January 12, 2017
Goranson Farm: Tapping Renewable Energy to Boost Maple Syrup Production
Goranson Farm has just made a big commitment towards their sustainable energy needs by tapping the power of the sun for gains in maple syrup production.
The third generation organic farm located in Dresden, Maine, is owned and operated by Jan Goranson and Rob Johanson, and their two sons Carl and Goran. The farm sells its vegetables, meats, poultry and maple syrup through local stores, farmers markets and its own Community supported agriculture (CSA) program.
The farm produces about 400 gallons of maple syrup a year. The sap is currently heated and boiled down by means of simple evaporation using firewood. “It takes 40 gallons of sap to make one gallon of syrup and that’s a lot of boiling,” says Rob Johanson. In addition to installing a photovoltaic solar array, the farm is purchasing a reverse osmosis (RO) machine, which should reduce the farm’s current fire wood usage of 16 cords to about 6. “This machine will save us a lot of time, as well as money and energy.”

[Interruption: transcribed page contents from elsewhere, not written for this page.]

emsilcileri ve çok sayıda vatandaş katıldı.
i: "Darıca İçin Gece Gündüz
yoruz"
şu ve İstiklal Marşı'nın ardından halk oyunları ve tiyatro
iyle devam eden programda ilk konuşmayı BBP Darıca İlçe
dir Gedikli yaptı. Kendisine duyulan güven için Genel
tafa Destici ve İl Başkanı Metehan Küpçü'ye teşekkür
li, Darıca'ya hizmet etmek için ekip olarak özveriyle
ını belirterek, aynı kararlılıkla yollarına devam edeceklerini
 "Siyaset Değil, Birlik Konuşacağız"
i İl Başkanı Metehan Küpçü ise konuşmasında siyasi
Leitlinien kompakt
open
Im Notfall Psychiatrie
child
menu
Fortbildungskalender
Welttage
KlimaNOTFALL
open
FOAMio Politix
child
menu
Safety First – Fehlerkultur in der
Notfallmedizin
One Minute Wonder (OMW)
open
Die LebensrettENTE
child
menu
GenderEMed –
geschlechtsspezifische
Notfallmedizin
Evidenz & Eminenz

The solar array consists of four dual axis solar trackers. Each tracker is rigged with 24 solar panels and one DC to AC inverter. The American-made AllEarth Trackers track the sun throughout the day to maximize energy production. The trackers, manufactured in Williston,Vt. by AllEarth Renewables, are designed for residential and commercial-scale installations and can produce up to 45% more energy than a conventional solar installation.
The new solar array is anticipated to produce 47,000 Kwh’s a year off -setting the two utility meters at the farm almost 100%.

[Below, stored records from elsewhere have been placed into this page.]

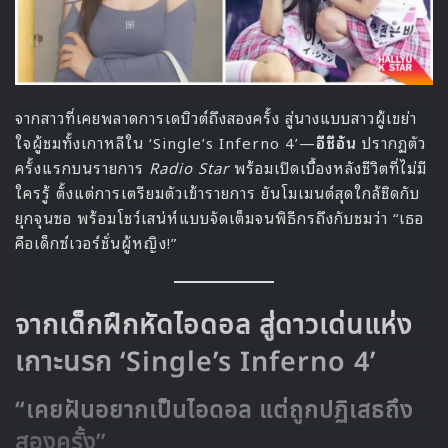
จากสาวที่เคยพลาดการเดบิวต์ถึงสองครั้ง สู่นางแบบสาวผู้เขย่า
ใจผู้ชมทั้งเกาหลีใน ‘Single’s Inferno 4’—
อีชีอัน
ปรากฏตัว
ครั้งแรกบนรายการ
Radio Star
พร้อมเปิดเบื้องหลังชีวิตที่ไม่มี
ใครรู้ ตั้งแต่การเตรียมตัวเข้ารายการ ยันโมเมนต์สุดใกล้ชิดกับ
ยุกจุนซอ พร้อมโชว์เสน่ห์แบบจัดเต็มจนพิธีกรถึงกับชมว่า “เธอ
คือเด็กซ์เวอร์ชั่นผู้หญิง!”
จากเด็กฝึกหัดไอดอล สู่ดาวเด่นแห่ง
เกาะนรก ‘Single’s Inferno 4’
“เคยฝันอยากเป็นไอดอล แต่ถูกปฏิเสธถึง
สองครั้ง”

“We love working with farmers because we share a mutual and reliable partner,” says Kim Bleakly of All Earth Renewables. “They use the sun to grow their crops and we produce a product that makes electricity from the sun. As far as I’m concerned, that’s a match made in heaven.”
The solar project was designed and installed by Maine Energy Performance Solution (MEPS) of Washington Maine. Funding for the approximately $150,000 project, was helped with two grants from USDA and financing through Coastal Enterprise Inc. (CEI).
“We have been wanting to do this project for a number of years and Rich and his team at MEPS were really able to pull the pieces together to make it happen,” says Rob Johanson. “A lot of people buy organically grown foods because they like the idea of food being raised without the use of chemicals. For us, organic is a lot more than that. It’s really a way of life and honoring the trust our customers place in us. To be an organic farmer means to grow foods working with the land and the environment in a sustainable way for future generations and this project is an extension of that.”